** Текст документа **
+===+

Среди двора стоял инженер в кожаном пальто с капюшоном и говорил громко [С. 9, 246];

— Никаких глубоких общественных течений у нас нет и не было, — говорил доктор громко [С. 9, 230].

Это также жизнь Маши, которая может задорно и громко хохотать:

...она <...> вдруг захохотала весело, громко, задорно, как умеют хохотать только добродушные, смешливые люди [С. 9, 235].

Тихая жизнь Мисаила явно противопоставлена также и громкой, хотя и беззлобной брани рабочих. На наш взгляд, именно брань в первую очередь лежит в основе сравнения рабочих с галками. Эти птицы издавна были замечены своей особой «разговорчивостью». Так, еще в «Слове о полку Игореве» о них сказано: «...галици свою рѣчь говоряхуть». «Речь» этих птиц в «Слове» метонимически связана с тем, что они питаются падалью: «...хотятъ полетѣти на уедие»2. У Чехова тот факт, что рабочие сами сравнивают себя с галками, показывает особую совестливость народа. Метафора, по всей вероятности, у Чехова двоится, выявляя, с одной стороны, точку зрения на себя народа, а с другой — точку зрения автора, замечающего в рабочих только один грех — привычку браниться.

+===+

** Материал ниже **
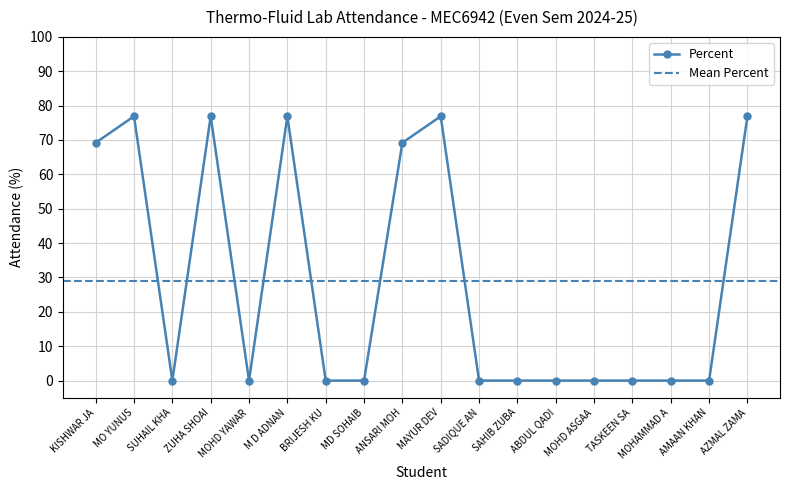

Where is the first local maximum?

MO YUNUS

+===+

** Задания **
(a) Верны ли по тексту документа утверждения (i) «Инженер стоял среди двора в кожаном пальто с капюшоном», (ii) «Маша захохотала тихо и сдержанно» и (iii) «Рабочих с галками сравнивает только автор, сами рабочие себя так не называют»? Для каждого ответьте «да» или «нет» и приведите решающие слова текста дословно.
(b) Перепишите фрагмент текста документа от «Среди двора стоял» до «[С. 9, 230].», подставив «архитектор» вместо «инженер».
(c) Объясните по тексту документа в одном–трех предложениях, что, по мнению автора, прежде всего лежит в основе сравнения рабочих с галками и почему.

** Ответы по заданиям **
(a)
(i) Да: «Среди двора стоял инженер в кожаном пальто с капюшоном».
(ii) Нет: «вдруг захохотала весело, громко, задорно».
(iii) Нет: «рабочие сами сравнивают себя с галками».

(b)
Среди двора стоял архитектор в кожаном пальто с капюшоном и говорил громко [С. 9, 246];

— Никаких глубоких общественных течений у нас нет и не было, — говорил доктор громко [С. 9, 230].

(c) В основе сравнения лежит прежде всего брань рабочих. Галки издавна были замечены своей особой «разговорчивостью».